What is expected:
Copy out every item below line for line, without changing anything, and leave out the pictures.

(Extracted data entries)
## BEGIN

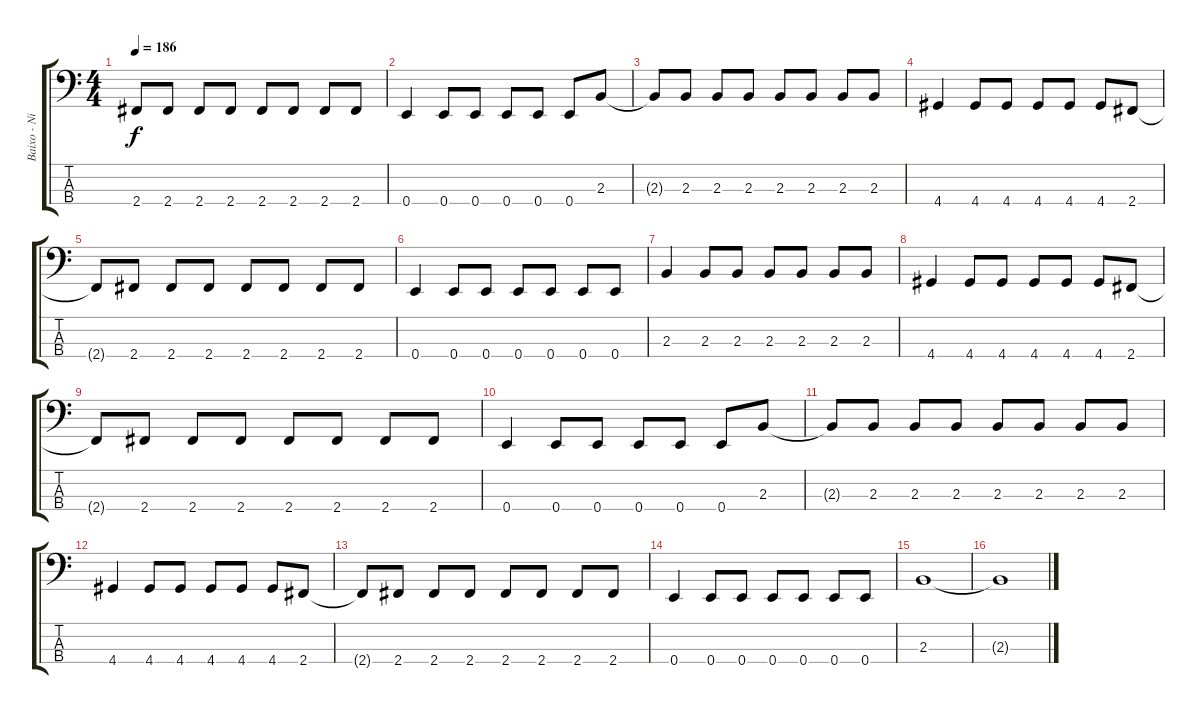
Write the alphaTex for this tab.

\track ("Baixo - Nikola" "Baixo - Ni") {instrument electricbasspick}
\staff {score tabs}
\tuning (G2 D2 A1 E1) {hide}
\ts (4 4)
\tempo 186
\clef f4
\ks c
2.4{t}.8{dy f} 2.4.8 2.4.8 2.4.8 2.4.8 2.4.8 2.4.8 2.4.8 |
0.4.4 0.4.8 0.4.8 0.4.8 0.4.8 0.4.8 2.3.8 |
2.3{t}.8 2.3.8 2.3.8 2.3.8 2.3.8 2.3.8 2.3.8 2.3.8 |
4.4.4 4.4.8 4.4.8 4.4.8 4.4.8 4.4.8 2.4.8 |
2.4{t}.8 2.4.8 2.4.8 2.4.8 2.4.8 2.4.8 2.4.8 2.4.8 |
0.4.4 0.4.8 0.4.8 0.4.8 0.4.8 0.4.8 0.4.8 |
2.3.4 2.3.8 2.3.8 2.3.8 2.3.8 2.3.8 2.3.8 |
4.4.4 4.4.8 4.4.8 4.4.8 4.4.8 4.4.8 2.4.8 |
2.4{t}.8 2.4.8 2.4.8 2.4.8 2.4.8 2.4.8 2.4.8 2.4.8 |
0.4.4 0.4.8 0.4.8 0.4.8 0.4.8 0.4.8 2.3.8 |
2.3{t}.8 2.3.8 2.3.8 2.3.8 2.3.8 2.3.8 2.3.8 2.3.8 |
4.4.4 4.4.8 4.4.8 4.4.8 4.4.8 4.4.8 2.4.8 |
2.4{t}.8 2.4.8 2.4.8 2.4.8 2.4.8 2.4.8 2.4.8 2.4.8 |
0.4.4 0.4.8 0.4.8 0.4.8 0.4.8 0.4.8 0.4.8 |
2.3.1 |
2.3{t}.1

## END

Response for this exercise:
Write the alphaTex for this tab.

\track ("Baixo - Nikola" "Baixo - Ni") {instrument electricbasspick}
\staff {score tabs}
\tuning (G2 D2 A1 E1) {hide}
\ts (4 4)
\tempo 186
\clef f4
\ks c
2.4{t}.8{dy f} 2.4.8 2.4.8 2.4.8 2.4.8 2.4.8 2.4.8 2.4.8 |
0.4.4 0.4.8 0.4.8 0.4.8 0.4.8 0.4.8 2.3.8 |
2.3{t}.8 2.3.8 2.3.8 2.3.8 2.3.8 2.3.8 2.3.8 2.3.8 |
4.4.4 4.4.8 4.4.8 4.4.8 4.4.8 4.4.8 2.4.8 |
2.4{t}.8 2.4.8 2.4.8 2.4.8 2.4.8 2.4.8 2.4.8 2.4.8 |
0.4.4 0.4.8 0.4.8 0.4.8 0.4.8 0.4.8 0.4.8 |
2.3.4 2.3.8 2.3.8 2.3.8 2.3.8 2.3.8 2.3.8 |
4.4.4 4.4.8 4.4.8 4.4.8 4.4.8 4.4.8 2.4.8 |
2.4{t}.8 2.4.8 2.4.8 2.4.8 2.4.8 2.4.8 2.4.8 2.4.8 |
0.4.4 0.4.8 0.4.8 0.4.8 0.4.8 0.4.8 2.3.8 |
2.3{t}.8 2.3.8 2.3.8 2.3.8 2.3.8 2.3.8 2.3.8 2.3.8 |
4.4.4 4.4.8 4.4.8 4.4.8 4.4.8 4.4.8 2.4.8 |
2.4{t}.8 2.4.8 2.4.8 2.4.8 2.4.8 2.4.8 2.4.8 2.4.8 |
0.4.4 0.4.8 0.4.8 0.4.8 0.4.8 0.4.8 0.4.8 |
2.3.1 |
2.3{t}.1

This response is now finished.